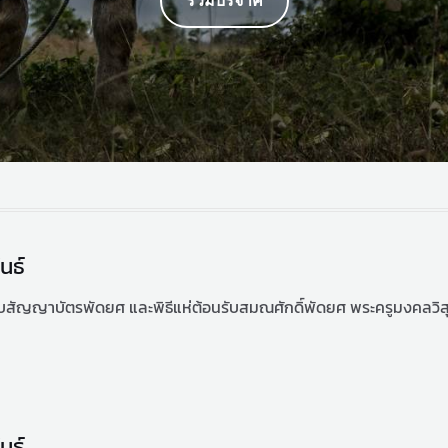
ร่วมบริจาค
นธ์
สัญญาบัตรพัดยศ และพิธีแห่ต้อนรับสมณศักดิ์พัดยศ พระครูมงคลวิสุทธิว
นธ์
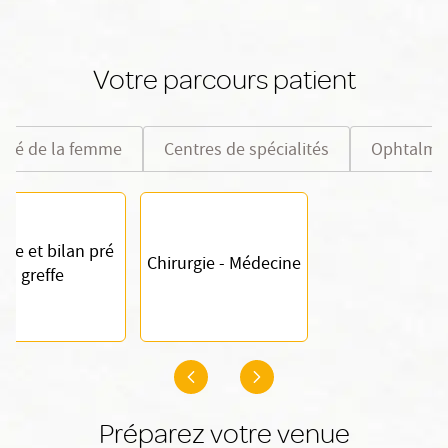
Votre parcours patient
nté de la femme
Centres de spécialités
Ophtalmo
yse et bilan pré
Chirurgie - Médecine
greffe
Préparez votre venue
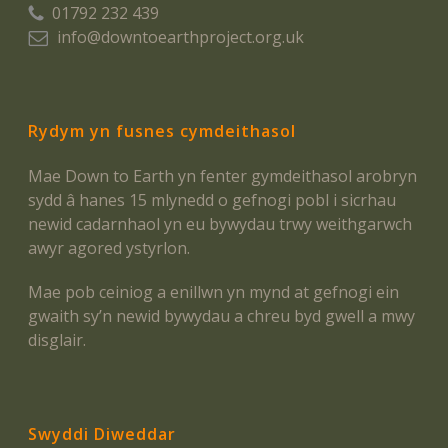
01792 232 439
info@downtoearthproject.org.uk
Rydym yn fusnes cymdeithasol
Mae Down to Earth yn fenter gymdeithasol arobryn
sydd â hanes 15 mlynedd o gefnogi pobl i sicrhau
newid cadarnhaol yn eu bywydau trwy weithgarwch
awyr agored ystyrlon.
Mae pob ceiniog a enillwn yn mynd at gefnogi ein
gwaith sy’n newid bywydau a chreu byd gwell a mwy
disglair.
Swyddi Diweddar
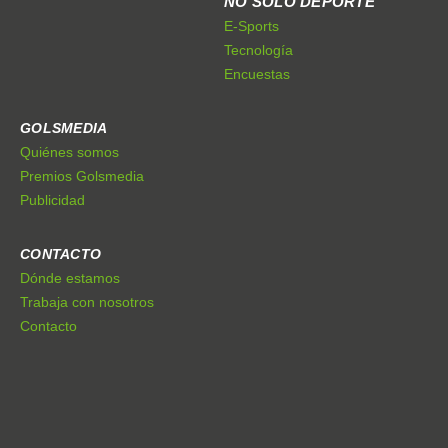
NO SÓLO DEPORTE
E-Sports
Tecnología
Encuestas
GOLSMEDIA
Quiénes somos
Premios Golsmedia
Publicidad
CONTACTO
Dónde estamos
Trabaja con nosotros
Contacto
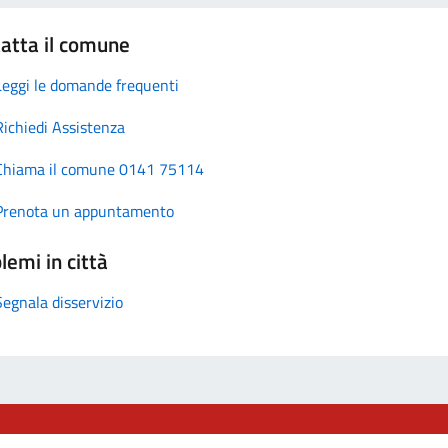
atta il comune
Leggi le domande frequenti
Richiedi Assistenza
Chiama il comune 0141 75114
Prenota un appuntamento
lemi in città
Segnala disservizio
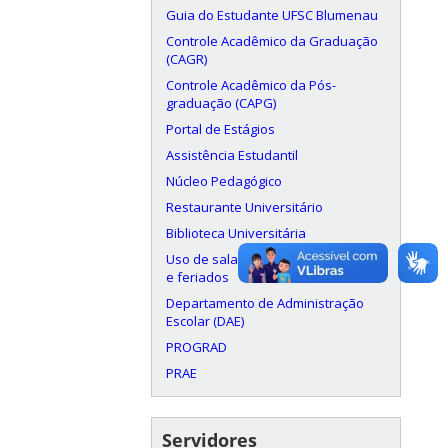
Guia do Estudante UFSC Blumenau
Controle Acadêmico da Graduação
(CAGR)
Controle Acadêmico da Pós-
graduação (CAPG)
Portal de Estágios
Assistência Estudantil
Núcleo Pedagógico
Restaurante Universitário
Biblioteca Universitária
Uso de salas aos finais de semana
e feriados
Departamento de Administração
Escolar (DAE)
PROGRAD
PRAE
Servidores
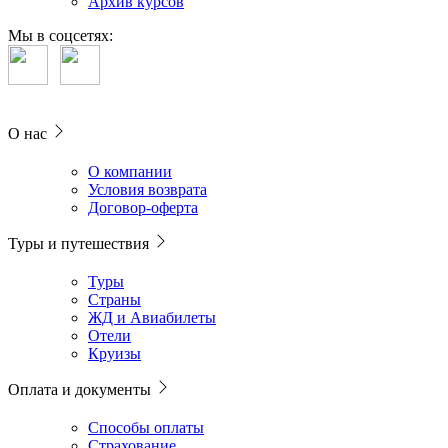
Архив курсов
Мы в соцсетях:
О нас
О компании
Условия возврата
Договор-оферта
Туры и путешествия
Туры
Страны
ЖД и Авиабилеты
Отели
Круизы
Оплата и документы
Способы оплаты
Страхование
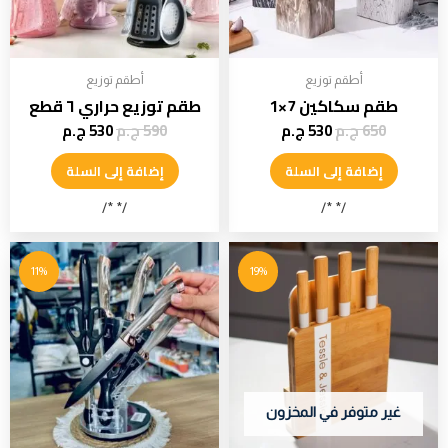
أطقم توزيع
أطقم توزيع
طقم سكاكين 7×1
طقم توزيع حراري ٦ قطع
650
ج.م
530
ج.م
590
ج.م
530
ج.م
إضافة إلى السلة
إضافة إلى السلة
/* */
/* */
11%
19%
غير متوفر في المخزون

----------------------------------------

* [ACTION ITEM] Copy the rows starting at the line that contains "Архив курсов" and ending with the last line of the rows, both included. Leave out the pictures.

* [FINISHED EXERCISE]
Архив курсов
Мы в соцсетях:
О нас
О компании
Условия возврата
Договор-оферта
Туры и путешествия
Туры
Страны
ЖД и Авиабилеты
Отели
Круизы
Оплата и документы
Способы оплаты
Страхование
أطقم توزيع
أطقم توزيع
طقم سكاكين 7×1
طقم توزيع حراري ٦ قطع
650
ج.م
530
ج.م
590
ج.م
530
ج.م
إضافة إلى السلة
إضافة إلى السلة
/* */
/* */
11%
19%
غير متوفر في المخزون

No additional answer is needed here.